Der zweite Durchgang ging noch besser von der Hand. Von Beginn an lagen die Kraichgauer vorne – erst 5:3, dann 18:13. Selbst als die SG Heidelberg mit vier Punkten in Serie auf 17:18 herankam, behielt Sinsheim/Helmstadt die Nerven und verwandelte den zweiten Satzball zum 25:23.

Auch der dritte Satz begann vielversprechend. Die SG SiHe nutzte zahlreiche Fehler des Gegners zu einer 7:2-Führung. Doch dann schlich sich Nachlässigkeit ein. „Wir haben unglaubliche Fehler gemacht, viele Bälle versemmelt und sind nachlässig geworden“, stellte Sonnenbichler fest. Aus dem 7:2 wurde ein 8:7, später aus einem 12:9-Vorsprung sogar ein 12:17-Rückstand.

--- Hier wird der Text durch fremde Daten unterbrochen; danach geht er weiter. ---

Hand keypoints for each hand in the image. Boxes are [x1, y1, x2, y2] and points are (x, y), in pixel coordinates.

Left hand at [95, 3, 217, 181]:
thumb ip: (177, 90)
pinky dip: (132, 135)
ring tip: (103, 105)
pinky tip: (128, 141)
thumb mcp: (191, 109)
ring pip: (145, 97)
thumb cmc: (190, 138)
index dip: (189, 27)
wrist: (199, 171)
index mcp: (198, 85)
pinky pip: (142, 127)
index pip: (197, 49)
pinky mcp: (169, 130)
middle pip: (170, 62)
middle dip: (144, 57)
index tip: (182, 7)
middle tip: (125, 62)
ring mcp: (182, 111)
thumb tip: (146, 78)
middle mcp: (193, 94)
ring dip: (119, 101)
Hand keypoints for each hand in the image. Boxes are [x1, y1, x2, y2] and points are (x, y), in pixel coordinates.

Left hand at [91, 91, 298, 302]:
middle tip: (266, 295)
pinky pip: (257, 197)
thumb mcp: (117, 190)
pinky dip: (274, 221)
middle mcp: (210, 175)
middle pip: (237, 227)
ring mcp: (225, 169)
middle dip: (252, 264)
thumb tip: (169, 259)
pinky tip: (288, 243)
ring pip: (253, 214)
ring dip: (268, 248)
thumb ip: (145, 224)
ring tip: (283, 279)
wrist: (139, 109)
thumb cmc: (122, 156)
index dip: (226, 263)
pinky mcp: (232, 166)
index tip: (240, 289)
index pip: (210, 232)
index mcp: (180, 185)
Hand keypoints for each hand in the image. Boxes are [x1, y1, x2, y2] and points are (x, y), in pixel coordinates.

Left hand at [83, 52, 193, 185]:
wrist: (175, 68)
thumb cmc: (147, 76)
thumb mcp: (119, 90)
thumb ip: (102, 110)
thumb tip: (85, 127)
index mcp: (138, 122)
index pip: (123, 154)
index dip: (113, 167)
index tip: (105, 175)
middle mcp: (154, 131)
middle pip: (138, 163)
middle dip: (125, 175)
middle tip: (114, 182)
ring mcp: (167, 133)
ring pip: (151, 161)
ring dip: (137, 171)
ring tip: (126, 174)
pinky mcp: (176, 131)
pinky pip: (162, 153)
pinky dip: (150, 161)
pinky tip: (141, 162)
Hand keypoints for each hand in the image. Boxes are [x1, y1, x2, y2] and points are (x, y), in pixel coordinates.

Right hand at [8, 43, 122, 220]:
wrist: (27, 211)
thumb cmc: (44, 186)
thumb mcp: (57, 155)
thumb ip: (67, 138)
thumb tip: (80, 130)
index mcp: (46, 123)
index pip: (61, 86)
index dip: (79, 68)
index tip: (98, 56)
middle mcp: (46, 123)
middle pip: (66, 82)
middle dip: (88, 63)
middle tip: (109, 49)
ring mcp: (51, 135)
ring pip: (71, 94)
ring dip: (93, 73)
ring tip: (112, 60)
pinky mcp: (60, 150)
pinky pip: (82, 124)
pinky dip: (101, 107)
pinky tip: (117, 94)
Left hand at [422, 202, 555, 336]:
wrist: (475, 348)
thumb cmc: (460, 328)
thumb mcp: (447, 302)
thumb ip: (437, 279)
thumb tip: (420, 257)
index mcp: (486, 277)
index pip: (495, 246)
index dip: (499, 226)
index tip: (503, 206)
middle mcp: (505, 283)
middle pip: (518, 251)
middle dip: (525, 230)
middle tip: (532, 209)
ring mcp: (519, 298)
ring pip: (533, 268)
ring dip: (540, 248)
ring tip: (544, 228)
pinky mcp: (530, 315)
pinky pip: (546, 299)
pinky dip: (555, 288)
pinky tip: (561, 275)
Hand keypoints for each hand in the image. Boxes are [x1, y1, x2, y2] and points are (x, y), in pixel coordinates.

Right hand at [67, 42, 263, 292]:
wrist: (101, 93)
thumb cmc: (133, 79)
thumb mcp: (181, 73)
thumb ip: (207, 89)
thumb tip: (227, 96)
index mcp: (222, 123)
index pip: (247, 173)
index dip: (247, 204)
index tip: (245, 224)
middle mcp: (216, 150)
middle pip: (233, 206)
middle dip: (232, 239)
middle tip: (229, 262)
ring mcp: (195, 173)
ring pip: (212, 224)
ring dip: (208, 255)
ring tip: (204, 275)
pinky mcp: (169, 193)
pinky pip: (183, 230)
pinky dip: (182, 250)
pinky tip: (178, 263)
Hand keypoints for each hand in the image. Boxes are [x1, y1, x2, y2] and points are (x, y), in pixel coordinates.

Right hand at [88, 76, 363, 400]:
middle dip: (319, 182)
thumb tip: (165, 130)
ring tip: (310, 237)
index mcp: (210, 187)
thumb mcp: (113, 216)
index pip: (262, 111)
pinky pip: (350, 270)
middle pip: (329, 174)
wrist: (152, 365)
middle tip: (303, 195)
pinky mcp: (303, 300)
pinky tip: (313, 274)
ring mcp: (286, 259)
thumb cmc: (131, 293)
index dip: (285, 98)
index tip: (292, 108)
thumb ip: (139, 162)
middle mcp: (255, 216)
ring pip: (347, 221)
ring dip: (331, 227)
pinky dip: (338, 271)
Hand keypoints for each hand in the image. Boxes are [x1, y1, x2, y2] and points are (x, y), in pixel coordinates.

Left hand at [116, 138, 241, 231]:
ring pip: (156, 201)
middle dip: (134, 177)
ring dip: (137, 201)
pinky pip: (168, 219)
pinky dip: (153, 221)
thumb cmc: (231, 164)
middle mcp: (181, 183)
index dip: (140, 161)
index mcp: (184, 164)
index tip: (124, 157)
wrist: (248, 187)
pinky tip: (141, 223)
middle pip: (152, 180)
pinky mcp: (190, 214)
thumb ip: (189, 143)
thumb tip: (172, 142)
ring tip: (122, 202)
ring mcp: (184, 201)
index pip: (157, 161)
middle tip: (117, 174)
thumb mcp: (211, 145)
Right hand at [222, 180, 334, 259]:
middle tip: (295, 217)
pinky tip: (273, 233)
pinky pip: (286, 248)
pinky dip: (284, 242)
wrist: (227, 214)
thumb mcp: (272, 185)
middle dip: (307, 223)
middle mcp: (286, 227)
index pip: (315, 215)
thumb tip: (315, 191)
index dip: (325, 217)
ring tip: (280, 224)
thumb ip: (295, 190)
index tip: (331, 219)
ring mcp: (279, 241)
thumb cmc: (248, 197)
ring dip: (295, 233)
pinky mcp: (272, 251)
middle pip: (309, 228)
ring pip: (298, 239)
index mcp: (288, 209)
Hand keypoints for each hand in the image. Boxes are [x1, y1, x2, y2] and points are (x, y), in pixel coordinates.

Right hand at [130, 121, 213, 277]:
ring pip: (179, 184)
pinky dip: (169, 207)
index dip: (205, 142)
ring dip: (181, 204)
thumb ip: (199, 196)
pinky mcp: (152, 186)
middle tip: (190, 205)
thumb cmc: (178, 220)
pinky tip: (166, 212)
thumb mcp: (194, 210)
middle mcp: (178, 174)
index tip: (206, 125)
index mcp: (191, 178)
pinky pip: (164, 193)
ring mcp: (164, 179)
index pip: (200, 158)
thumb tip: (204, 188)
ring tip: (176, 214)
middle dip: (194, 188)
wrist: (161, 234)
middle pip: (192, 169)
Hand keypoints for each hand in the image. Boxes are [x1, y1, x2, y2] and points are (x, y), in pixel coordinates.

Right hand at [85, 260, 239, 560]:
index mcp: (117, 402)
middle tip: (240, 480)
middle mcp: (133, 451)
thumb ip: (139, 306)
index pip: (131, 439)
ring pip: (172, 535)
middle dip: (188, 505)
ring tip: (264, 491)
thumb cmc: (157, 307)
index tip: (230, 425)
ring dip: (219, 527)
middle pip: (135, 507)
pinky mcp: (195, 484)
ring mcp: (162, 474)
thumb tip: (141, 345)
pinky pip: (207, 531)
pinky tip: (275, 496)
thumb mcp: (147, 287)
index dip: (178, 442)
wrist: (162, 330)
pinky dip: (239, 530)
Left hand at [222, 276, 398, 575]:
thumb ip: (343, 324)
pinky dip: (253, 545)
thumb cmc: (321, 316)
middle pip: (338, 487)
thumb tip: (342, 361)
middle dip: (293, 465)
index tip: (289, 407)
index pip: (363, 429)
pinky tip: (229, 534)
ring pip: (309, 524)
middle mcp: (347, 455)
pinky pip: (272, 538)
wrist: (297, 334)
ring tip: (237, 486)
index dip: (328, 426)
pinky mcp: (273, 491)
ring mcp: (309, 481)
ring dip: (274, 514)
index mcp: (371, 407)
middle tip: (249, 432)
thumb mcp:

Während der Trainer bereits den vierten Satz plante, startete seine Mannschaft die große Aufholjagd. Von 12:17 kämpfte sie sich auf 17:18 heran. Dank guter Aufschläge von Henrik Schnetzer machte die SG aus einem 20:23 ein 23:23. Nach der Abwehr eines Satzballs nutzte Sinsheim/Helmstadt schließlich den ersten Matchball zum umjubelten 26:24.

„Wir haben zusammengehalten. Und als wir down waren, haben wir uns zusammen rausgehauen“, erklärte Lennart Schmutz. Joe Dumke sah das ähnlich und bedankte sich besonders bei Henrik Schnetzer: „Er hat uns mit seinen Angaben am Schluss den Arsch gerettet.“

Fünf Punkte aus den letzten drei Spielen zeigen den Aufwärtstrend: In der Rückrunde hat die SG SiHe bereits genauso viele Punkte geholt wie in der gesamten Vorrunde. „Ein gewisser Lernanteil ist schon da“, findet Rudi Sonnenbichler, warnt aber: „Niemand darf glauben, dass es so weitergeht. Es ist arschglatt in der Oberliga.“

Mit anderen Worten: Es braucht noch einige „Überraschungsbeutel“ – und vor allem viele Punkte aus der Wundertüte.